_What is expected_: Rewrite the records below with "bounding box" swapped for "enclosing rectangle" wherever it occurs, keeping all other text unchanged. Leave the pictures out of your answer.

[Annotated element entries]
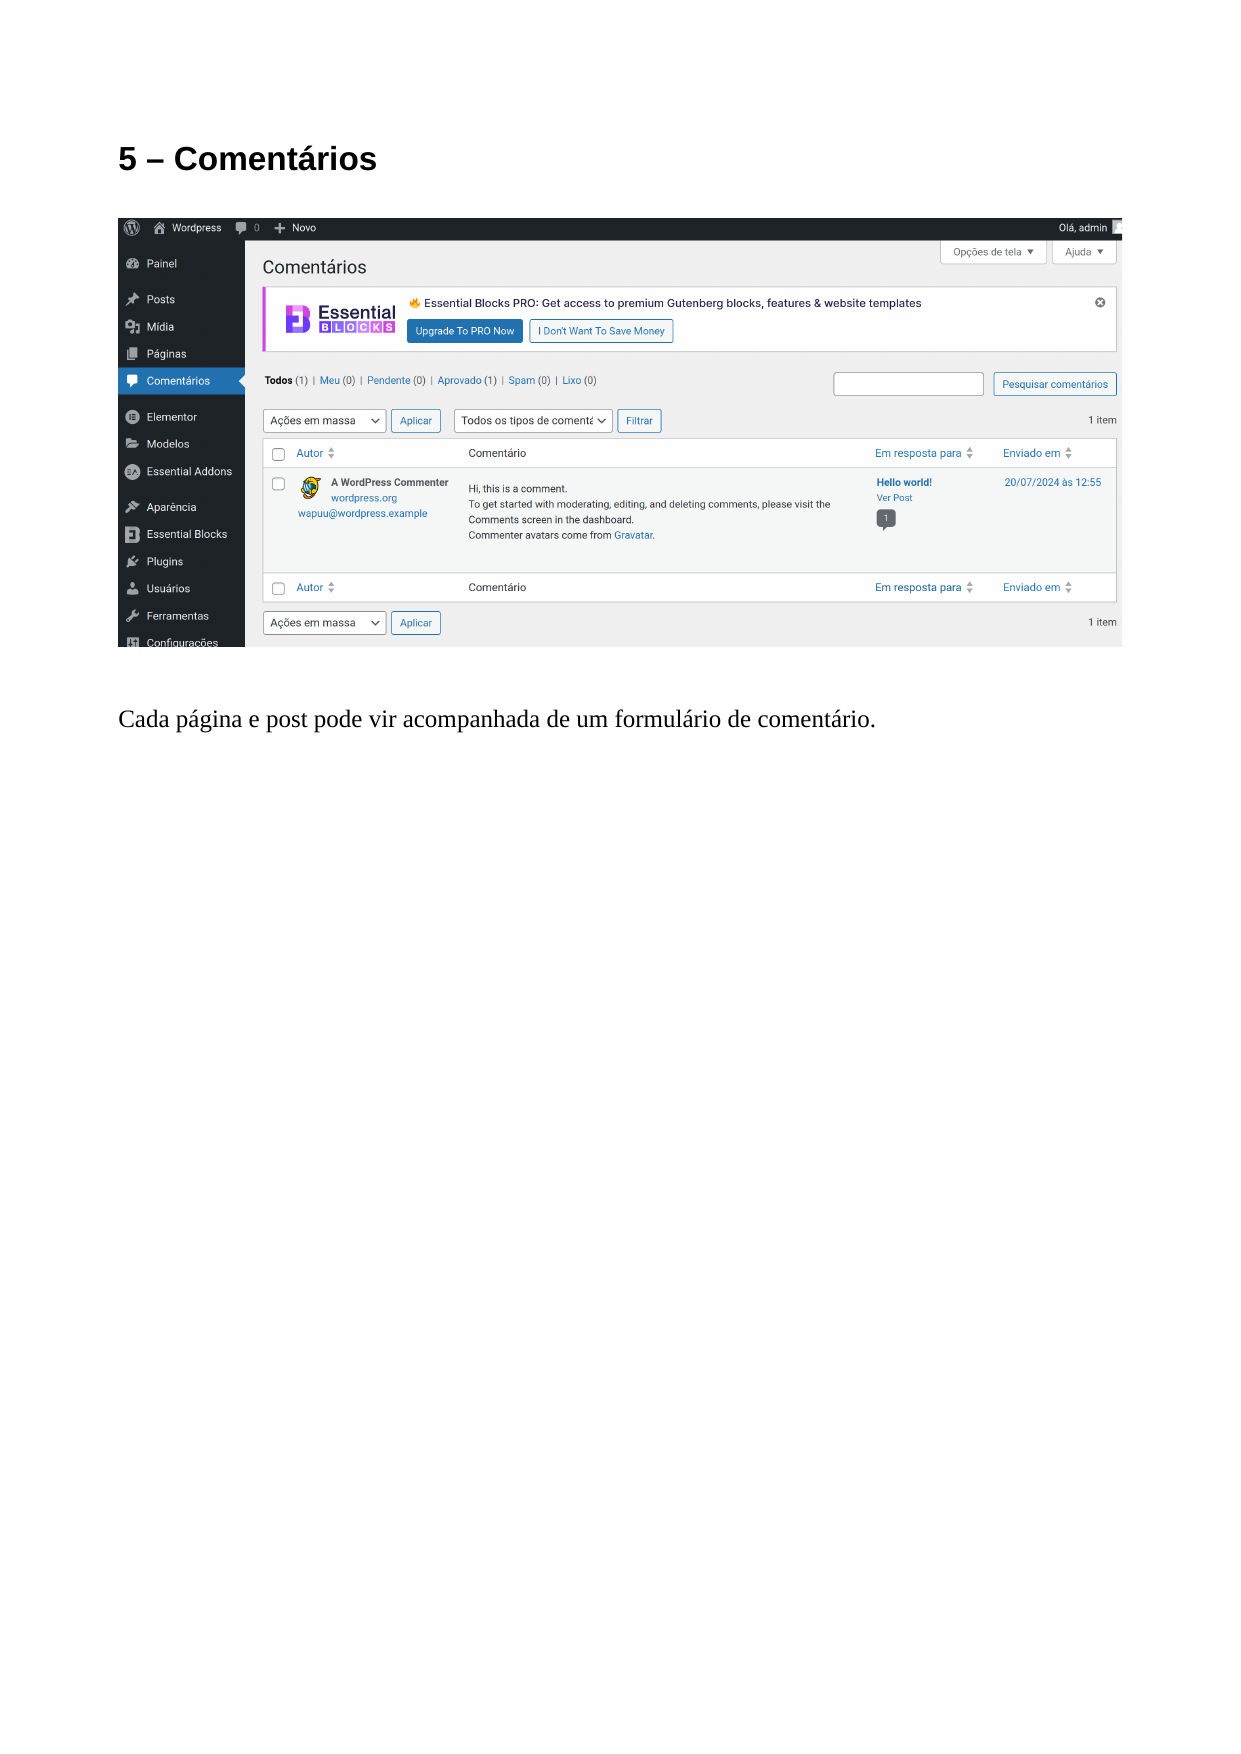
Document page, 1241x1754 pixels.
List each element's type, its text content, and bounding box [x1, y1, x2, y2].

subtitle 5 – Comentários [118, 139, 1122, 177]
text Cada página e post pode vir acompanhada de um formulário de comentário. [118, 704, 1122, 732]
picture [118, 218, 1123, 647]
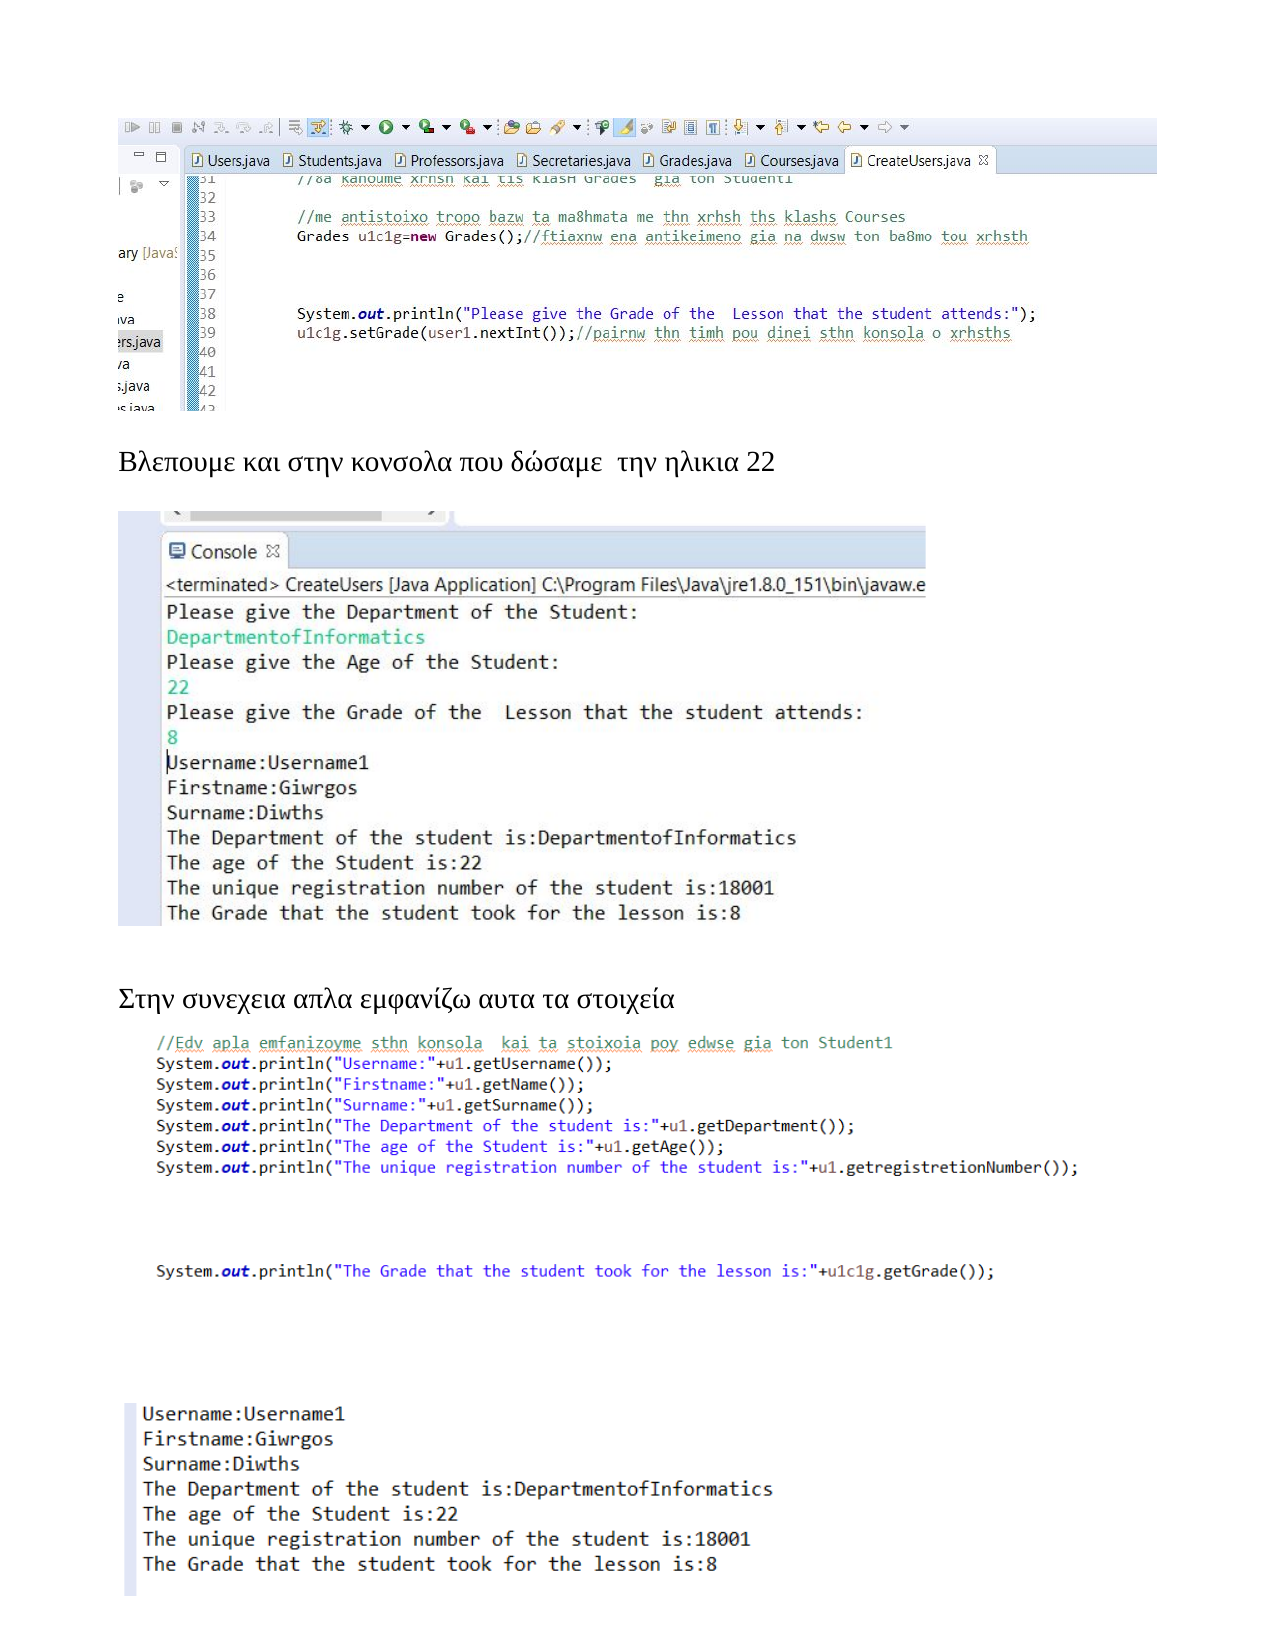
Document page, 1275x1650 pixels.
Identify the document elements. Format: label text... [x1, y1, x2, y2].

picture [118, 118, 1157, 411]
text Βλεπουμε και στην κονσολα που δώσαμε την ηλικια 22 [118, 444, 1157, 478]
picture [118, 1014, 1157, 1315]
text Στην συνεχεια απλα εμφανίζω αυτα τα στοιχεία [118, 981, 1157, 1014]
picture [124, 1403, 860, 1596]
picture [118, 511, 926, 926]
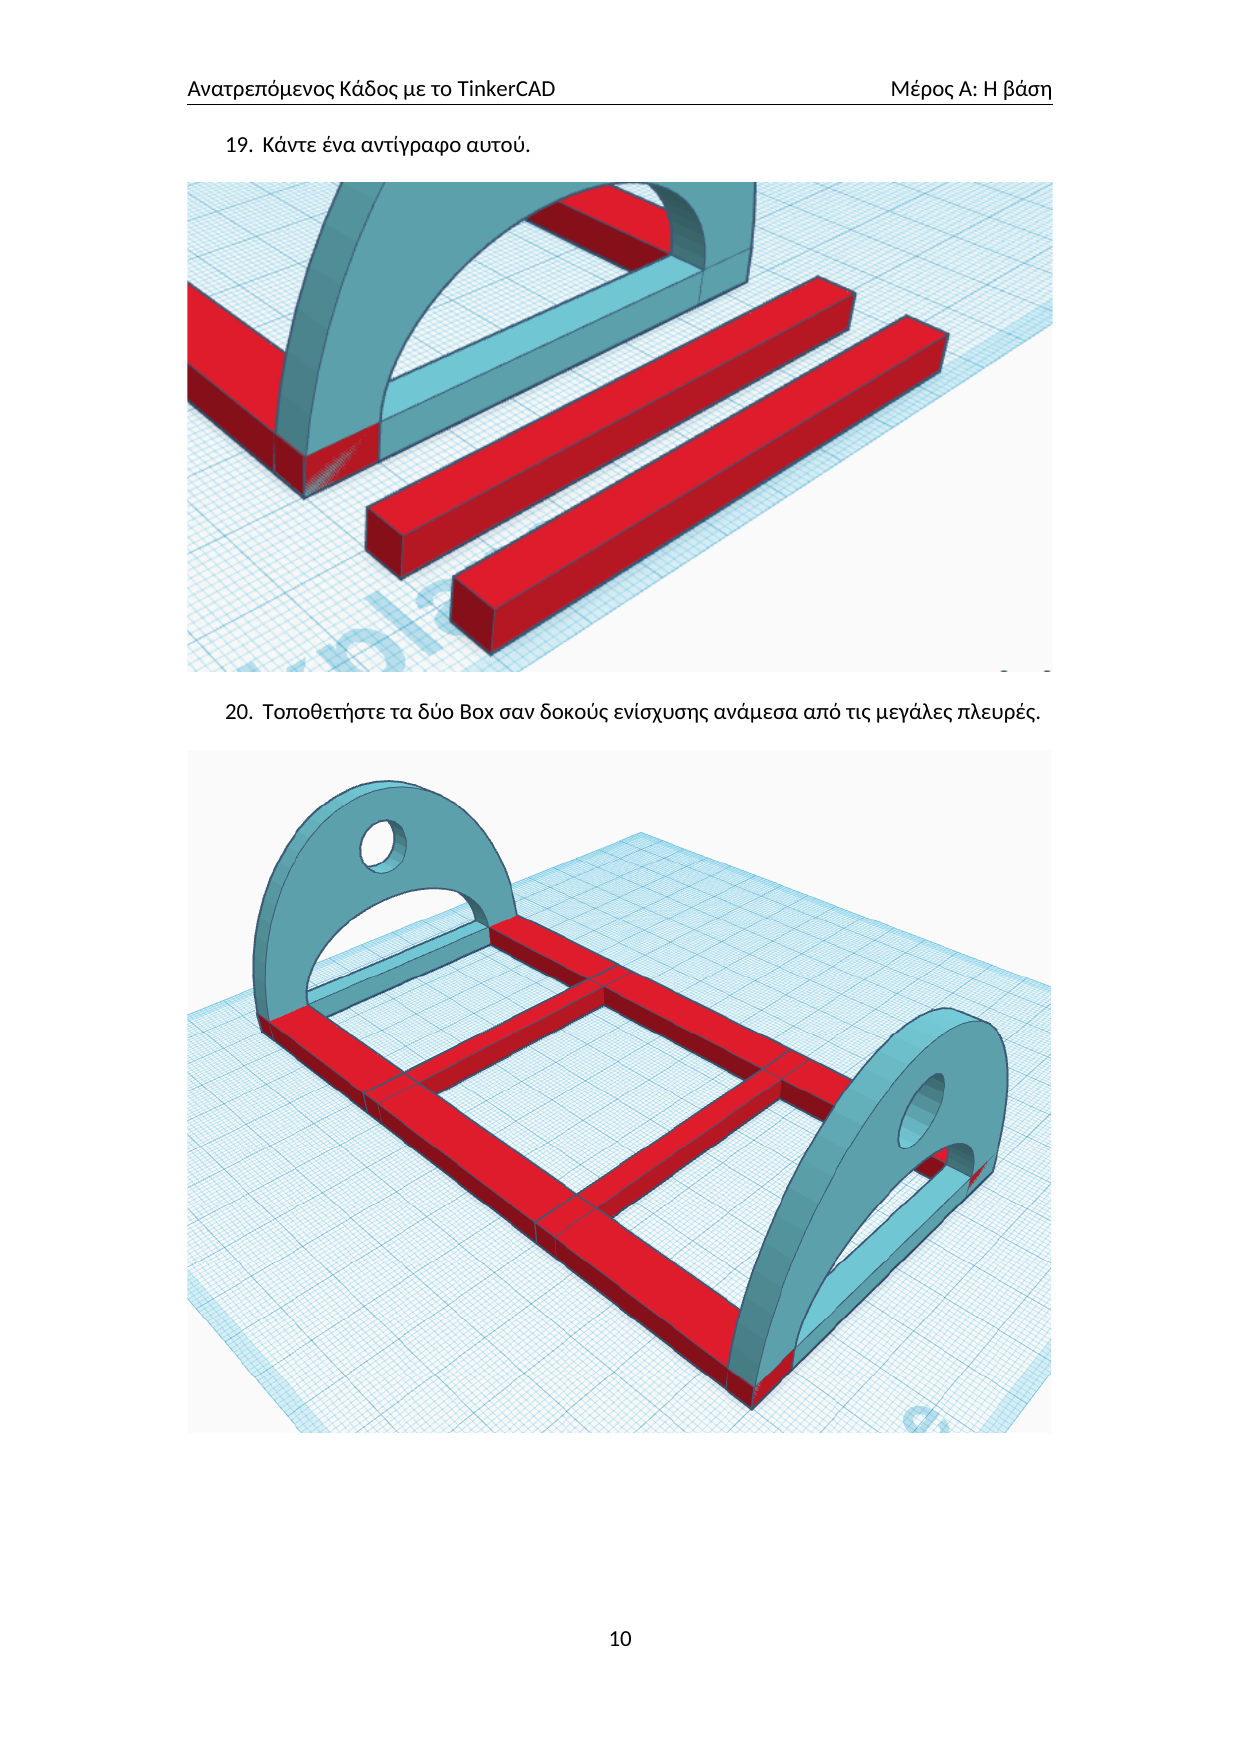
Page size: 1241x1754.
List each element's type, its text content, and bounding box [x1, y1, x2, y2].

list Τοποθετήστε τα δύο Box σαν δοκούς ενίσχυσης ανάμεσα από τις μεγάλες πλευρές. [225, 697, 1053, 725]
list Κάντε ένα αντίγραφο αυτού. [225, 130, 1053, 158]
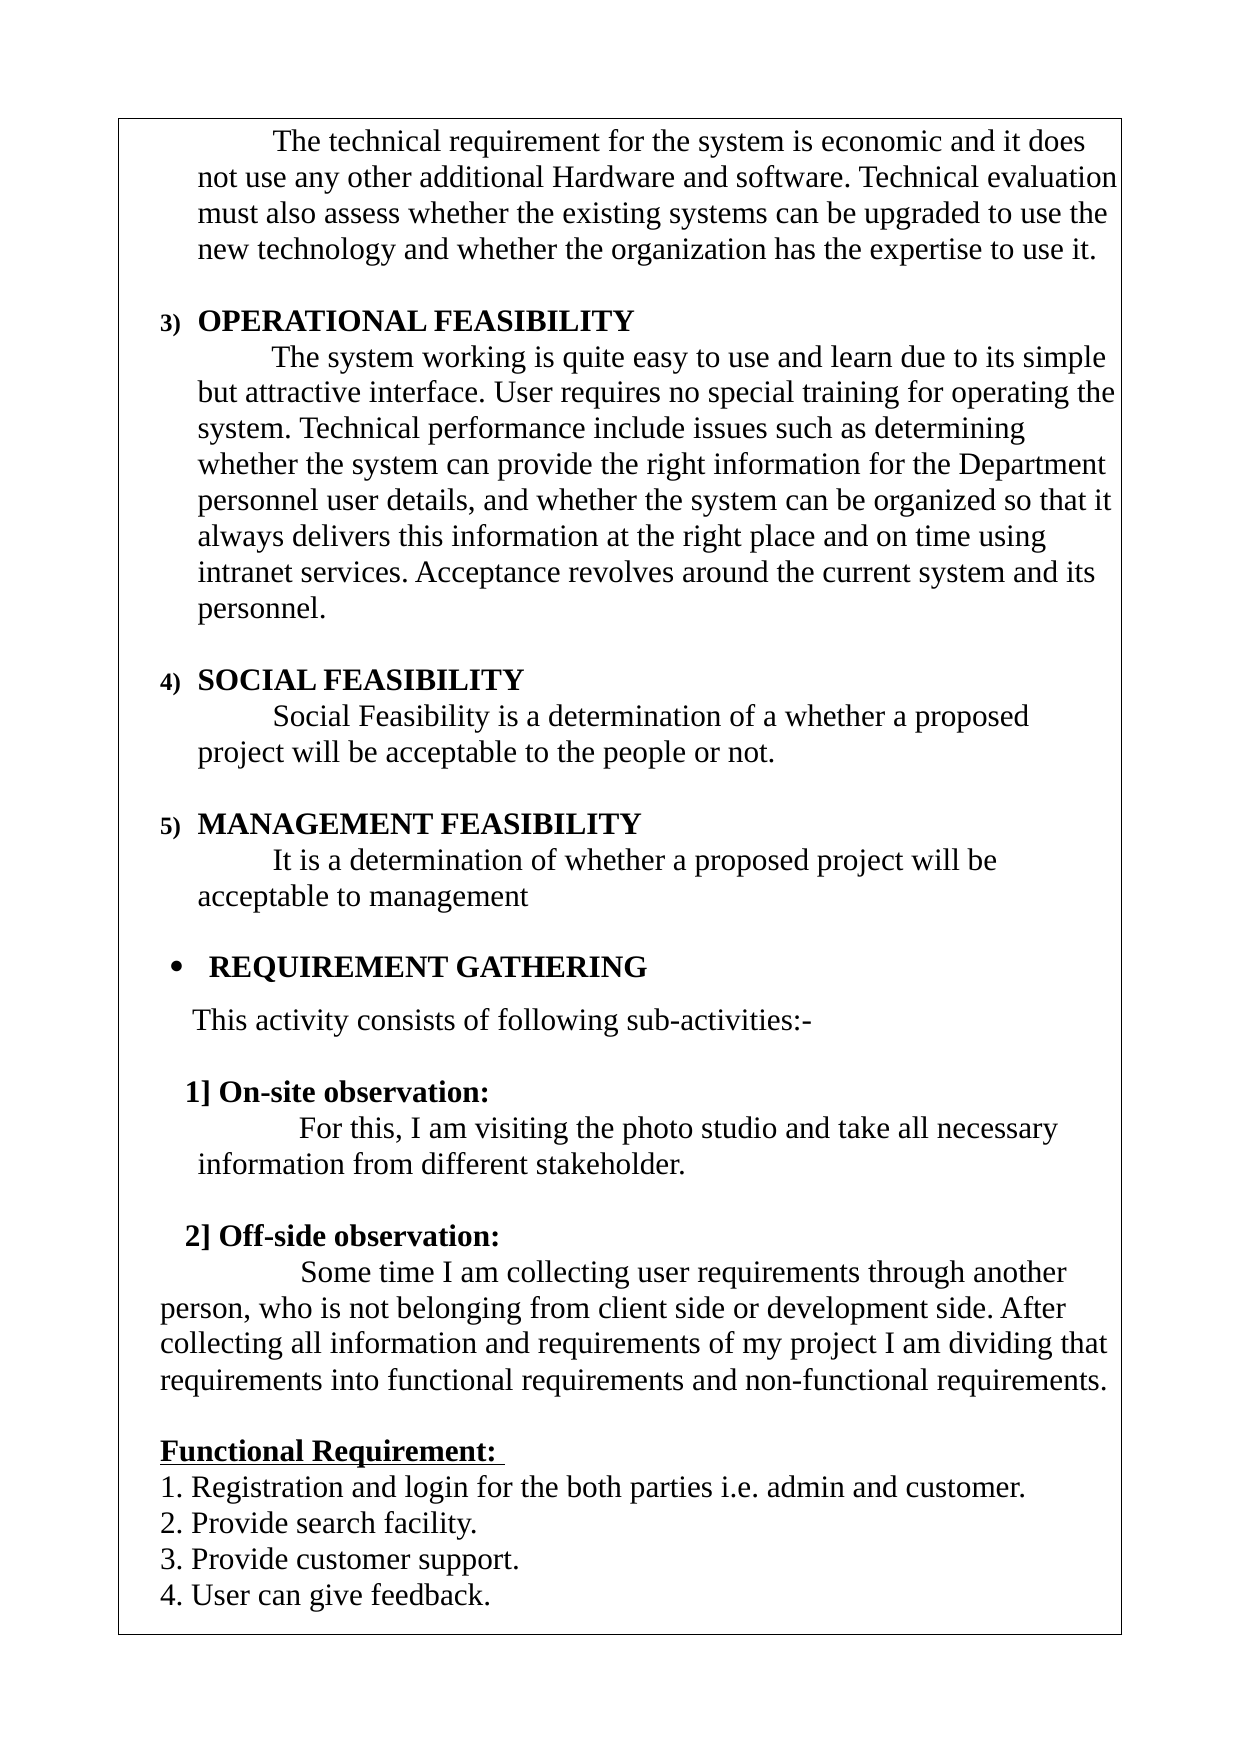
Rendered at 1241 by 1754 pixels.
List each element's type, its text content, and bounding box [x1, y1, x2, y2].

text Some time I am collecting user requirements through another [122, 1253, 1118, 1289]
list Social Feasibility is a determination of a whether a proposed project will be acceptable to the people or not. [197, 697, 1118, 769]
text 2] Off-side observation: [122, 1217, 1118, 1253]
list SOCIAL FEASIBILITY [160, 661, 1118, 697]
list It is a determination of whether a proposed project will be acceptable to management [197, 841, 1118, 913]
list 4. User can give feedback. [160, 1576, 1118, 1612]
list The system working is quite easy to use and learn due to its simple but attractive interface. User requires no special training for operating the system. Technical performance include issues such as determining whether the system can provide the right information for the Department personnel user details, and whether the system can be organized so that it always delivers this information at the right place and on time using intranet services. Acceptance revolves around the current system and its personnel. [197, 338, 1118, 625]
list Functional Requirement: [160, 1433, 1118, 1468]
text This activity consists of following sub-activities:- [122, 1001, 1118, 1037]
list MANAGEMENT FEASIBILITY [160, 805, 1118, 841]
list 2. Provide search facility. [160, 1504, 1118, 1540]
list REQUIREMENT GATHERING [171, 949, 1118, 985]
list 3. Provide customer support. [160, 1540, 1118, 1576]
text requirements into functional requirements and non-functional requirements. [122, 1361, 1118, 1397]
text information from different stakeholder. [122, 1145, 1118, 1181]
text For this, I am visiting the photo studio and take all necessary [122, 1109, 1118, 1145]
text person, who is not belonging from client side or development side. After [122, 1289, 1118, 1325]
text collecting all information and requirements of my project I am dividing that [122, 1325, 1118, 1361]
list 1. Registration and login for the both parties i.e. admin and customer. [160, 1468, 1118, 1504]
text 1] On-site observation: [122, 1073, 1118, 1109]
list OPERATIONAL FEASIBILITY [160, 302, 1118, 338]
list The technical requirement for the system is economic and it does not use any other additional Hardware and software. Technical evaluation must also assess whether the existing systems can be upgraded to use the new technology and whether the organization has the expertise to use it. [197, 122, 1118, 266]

_The output_:
Document page, 1241x1754 pixels.
List each element's type, its text content, and enclosing rectangle [x1, y1, x2, y2].

subtitle 5 – Comentários [118, 139, 1122, 177]
text Cada página e post pode vir acompanhada de um formulário de comentário. [118, 704, 1122, 732]
picture [118, 218, 1123, 647]
Document page, 1275x1650 pixels.
Identify the document elements. Format: label text... [x1, y1, x2, y2].

picture [118, 118, 1157, 411]
text Βλεπουμε και στην κονσολα που δώσαμε την ηλικια 22 [118, 444, 1157, 478]
picture [118, 1014, 1157, 1315]
text Στην συνεχεια απλα εμφανίζω αυτα τα στοιχεία [118, 981, 1157, 1014]
picture [124, 1403, 860, 1596]
picture [118, 511, 926, 926]
Page size: 1241x1754.
List each element's type, its text content, and enclosing rectangle [x1, y1, x2, y2].

list Τοποθετήστε τα δύο Box σαν δοκούς ενίσχυσης ανάμεσα από τις μεγάλες πλευρές. [225, 697, 1053, 725]
list Κάντε ένα αντίγραφο αυτού. [225, 130, 1053, 158]
Rendered at 1241 by 1754 pixels.
List each element's type, its text content, and enclosing rectangle [x1, y1, x2, y2].

text Some time I am collecting user requirements through another [122, 1253, 1118, 1289]
list Social Feasibility is a determination of a whether a proposed project will be acceptable to the people or not. [197, 697, 1118, 769]
text 2] Off-side observation: [122, 1217, 1118, 1253]
list SOCIAL FEASIBILITY [160, 661, 1118, 697]
list It is a determination of whether a proposed project will be acceptable to management [197, 841, 1118, 913]
list 4. User can give feedback. [160, 1576, 1118, 1612]
list The system working is quite easy to use and learn due to its simple but attractive interface. User requires no special training for operating the system. Technical performance include issues such as determining whether the system can provide the right information for the Department personnel user details, and whether the system can be organized so that it always delivers this information at the right place and on time using intranet services. Acceptance revolves around the current system and its personnel. [197, 338, 1118, 625]
list Functional Requirement: [160, 1433, 1118, 1468]
text This activity consists of following sub-activities:- [122, 1001, 1118, 1037]
list MANAGEMENT FEASIBILITY [160, 805, 1118, 841]
list 2. Provide search facility. [160, 1504, 1118, 1540]
list REQUIREMENT GATHERING [171, 949, 1118, 985]
list 3. Provide customer support. [160, 1540, 1118, 1576]
text requirements into functional requirements and non-functional requirements. [122, 1361, 1118, 1397]
text information from different stakeholder. [122, 1145, 1118, 1181]
text For this, I am visiting the photo studio and take all necessary [122, 1109, 1118, 1145]
text person, who is not belonging from client side or development side. After [122, 1289, 1118, 1325]
text collecting all information and requirements of my project I am dividing that [122, 1325, 1118, 1361]
list 1. Registration and login for the both parties i.e. admin and customer. [160, 1468, 1118, 1504]
text 1] On-site observation: [122, 1073, 1118, 1109]
list OPERATIONAL FEASIBILITY [160, 302, 1118, 338]
list The technical requirement for the system is economic and it does not use any other additional Hardware and software. Technical evaluation must also assess whether the existing systems can be upgraded to use the new technology and whether the organization has the expertise to use it. [197, 122, 1118, 266]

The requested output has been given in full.